### TASK INSTRUCTIONS
Beginning at the line that contains "Document page, 1241x1754 pixels.", repeat every line of the listing exactly through the final one.

### DATA SUPPLIED
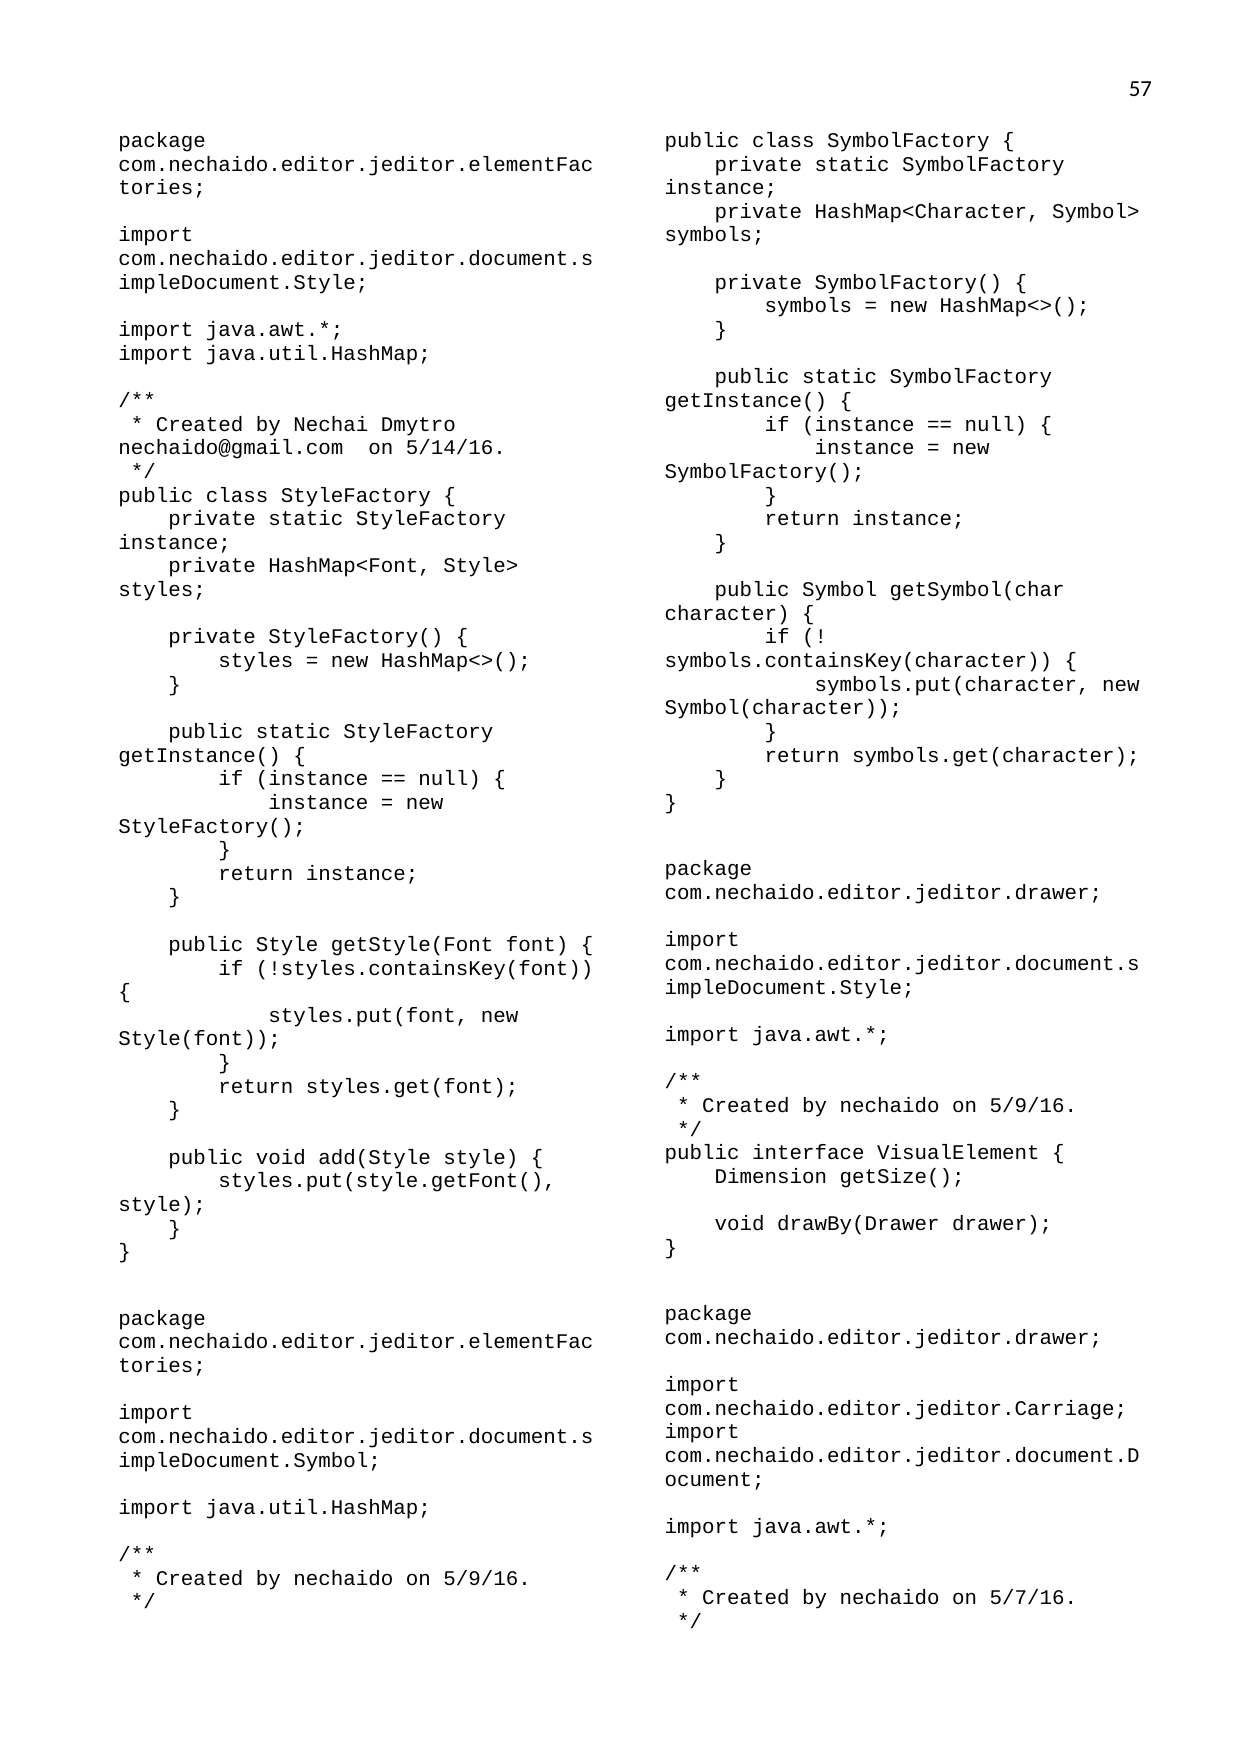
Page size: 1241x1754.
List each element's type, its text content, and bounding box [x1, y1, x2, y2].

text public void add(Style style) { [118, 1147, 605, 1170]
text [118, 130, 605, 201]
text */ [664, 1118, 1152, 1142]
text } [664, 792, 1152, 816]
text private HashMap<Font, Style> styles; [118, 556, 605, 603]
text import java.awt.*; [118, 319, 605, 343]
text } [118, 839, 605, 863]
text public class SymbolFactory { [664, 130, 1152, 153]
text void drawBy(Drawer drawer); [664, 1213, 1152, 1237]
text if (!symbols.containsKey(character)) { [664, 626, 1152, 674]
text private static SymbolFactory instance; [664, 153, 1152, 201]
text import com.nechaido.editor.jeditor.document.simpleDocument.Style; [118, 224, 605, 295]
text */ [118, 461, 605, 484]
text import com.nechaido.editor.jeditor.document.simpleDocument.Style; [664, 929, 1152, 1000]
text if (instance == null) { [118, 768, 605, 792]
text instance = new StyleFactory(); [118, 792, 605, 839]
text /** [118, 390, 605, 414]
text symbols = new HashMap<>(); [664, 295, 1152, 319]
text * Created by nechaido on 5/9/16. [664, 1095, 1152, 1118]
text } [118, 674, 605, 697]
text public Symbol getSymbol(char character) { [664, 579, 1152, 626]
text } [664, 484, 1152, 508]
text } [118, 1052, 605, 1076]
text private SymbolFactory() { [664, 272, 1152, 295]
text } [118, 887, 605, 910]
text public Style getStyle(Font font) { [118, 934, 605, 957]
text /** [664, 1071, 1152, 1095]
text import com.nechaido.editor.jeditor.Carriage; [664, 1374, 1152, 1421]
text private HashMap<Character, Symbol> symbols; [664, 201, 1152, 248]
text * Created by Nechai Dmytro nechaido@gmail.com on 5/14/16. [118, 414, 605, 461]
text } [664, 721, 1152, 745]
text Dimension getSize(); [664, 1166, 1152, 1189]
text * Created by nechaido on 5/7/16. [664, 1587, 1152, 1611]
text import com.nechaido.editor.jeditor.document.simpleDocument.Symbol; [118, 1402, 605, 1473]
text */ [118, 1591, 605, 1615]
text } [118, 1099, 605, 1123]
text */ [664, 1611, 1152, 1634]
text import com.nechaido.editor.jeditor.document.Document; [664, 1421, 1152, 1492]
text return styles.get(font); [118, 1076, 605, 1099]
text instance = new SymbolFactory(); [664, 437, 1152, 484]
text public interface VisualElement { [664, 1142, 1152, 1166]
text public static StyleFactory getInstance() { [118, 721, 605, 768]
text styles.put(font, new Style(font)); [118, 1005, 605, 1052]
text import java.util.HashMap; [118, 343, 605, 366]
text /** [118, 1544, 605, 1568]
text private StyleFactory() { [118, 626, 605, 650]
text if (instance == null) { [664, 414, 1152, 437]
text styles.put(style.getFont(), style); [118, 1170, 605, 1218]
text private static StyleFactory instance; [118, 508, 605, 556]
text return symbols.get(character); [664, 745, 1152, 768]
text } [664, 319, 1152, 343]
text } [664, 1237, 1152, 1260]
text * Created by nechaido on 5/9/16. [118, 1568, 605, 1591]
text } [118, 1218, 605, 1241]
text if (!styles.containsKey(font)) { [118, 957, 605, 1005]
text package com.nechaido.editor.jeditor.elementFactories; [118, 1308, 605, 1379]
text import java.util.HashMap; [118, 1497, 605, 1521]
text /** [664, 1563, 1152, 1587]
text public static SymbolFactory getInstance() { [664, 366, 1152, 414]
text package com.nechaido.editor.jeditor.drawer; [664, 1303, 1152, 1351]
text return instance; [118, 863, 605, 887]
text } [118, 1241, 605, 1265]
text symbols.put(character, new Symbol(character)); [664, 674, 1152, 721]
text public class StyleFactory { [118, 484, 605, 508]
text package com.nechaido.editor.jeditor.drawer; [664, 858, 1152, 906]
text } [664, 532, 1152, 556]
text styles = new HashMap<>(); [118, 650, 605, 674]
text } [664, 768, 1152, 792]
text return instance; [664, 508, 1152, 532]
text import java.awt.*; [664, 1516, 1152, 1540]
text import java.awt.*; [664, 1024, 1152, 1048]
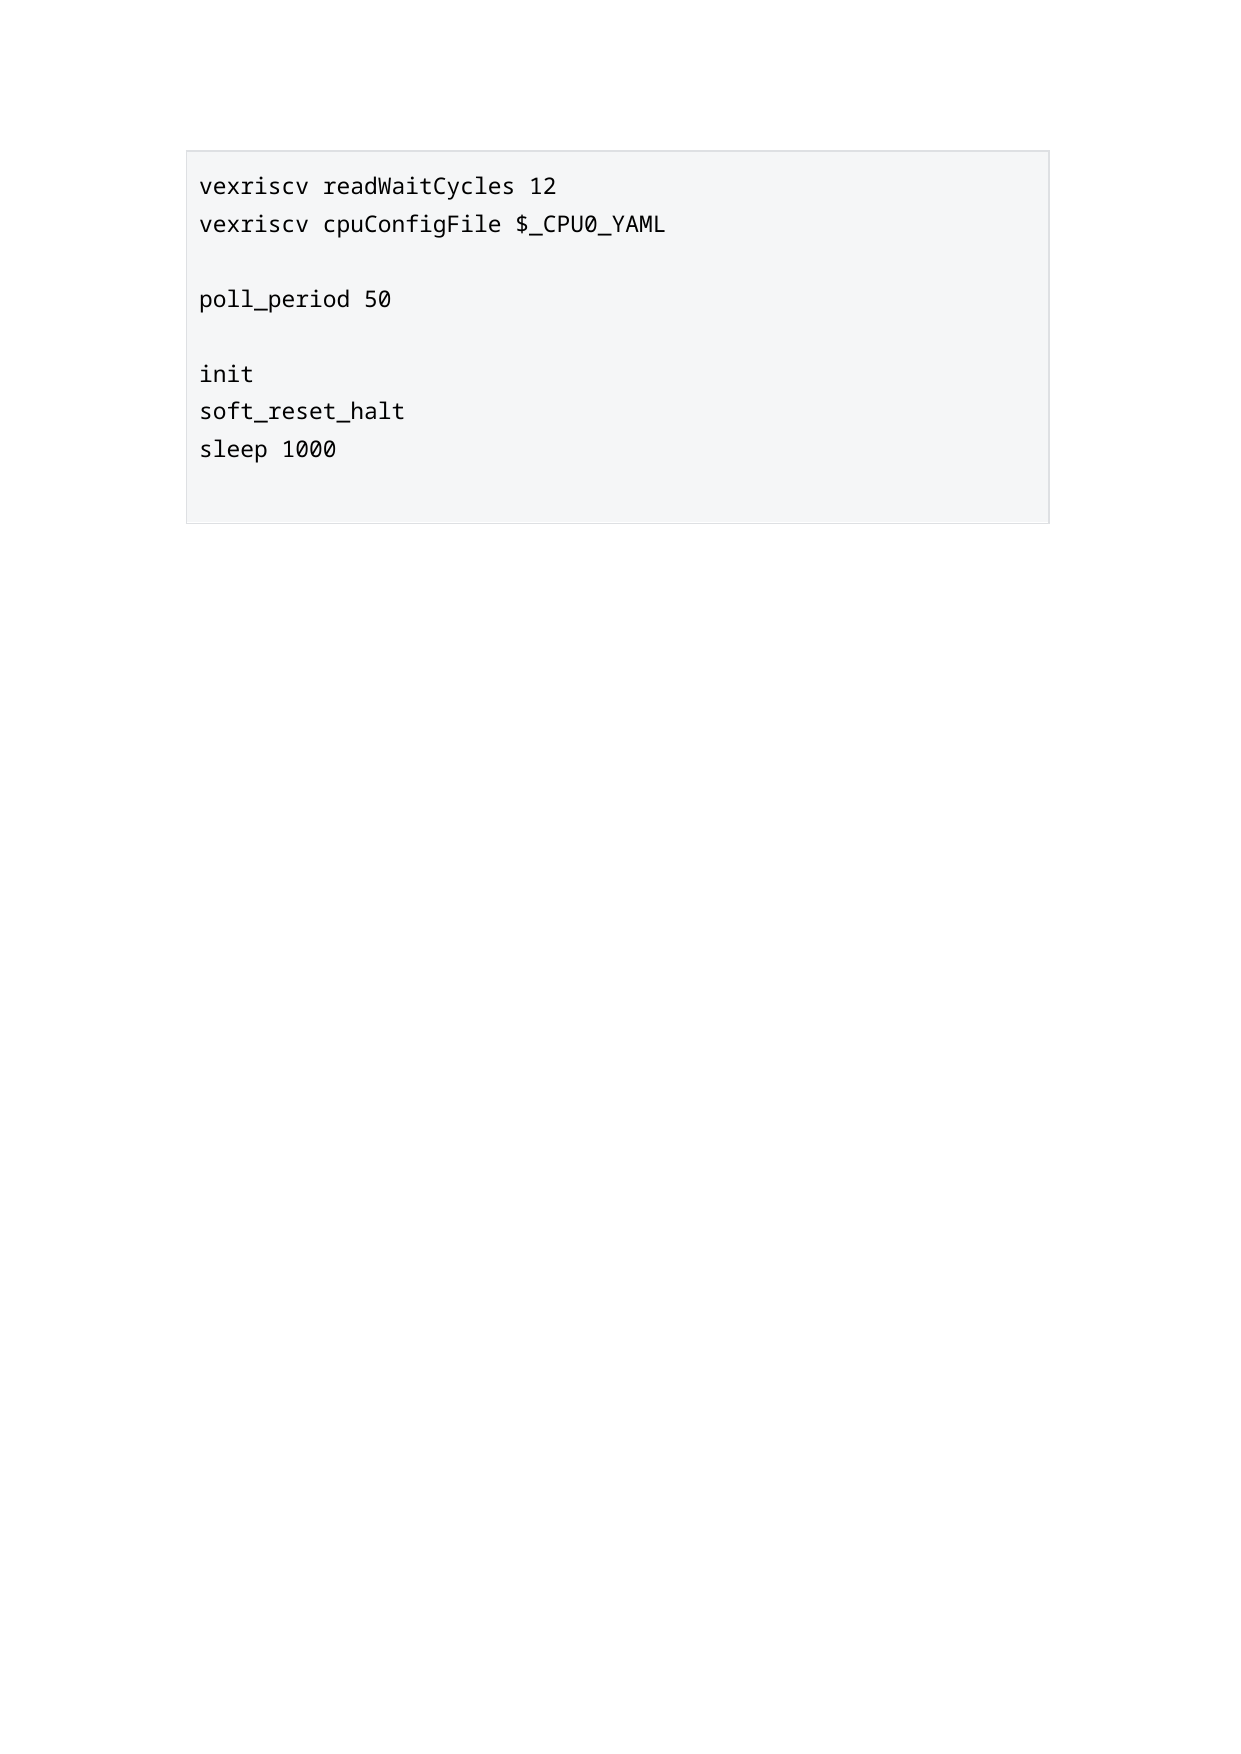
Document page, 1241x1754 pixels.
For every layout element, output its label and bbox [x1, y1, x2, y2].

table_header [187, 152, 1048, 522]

### WRITTEN ANSWER
Document page, 1241x1754 pixels.
For every layout element, output its label and bbox [x1, y1, x2, y2].

table_header [187, 152, 1048, 522]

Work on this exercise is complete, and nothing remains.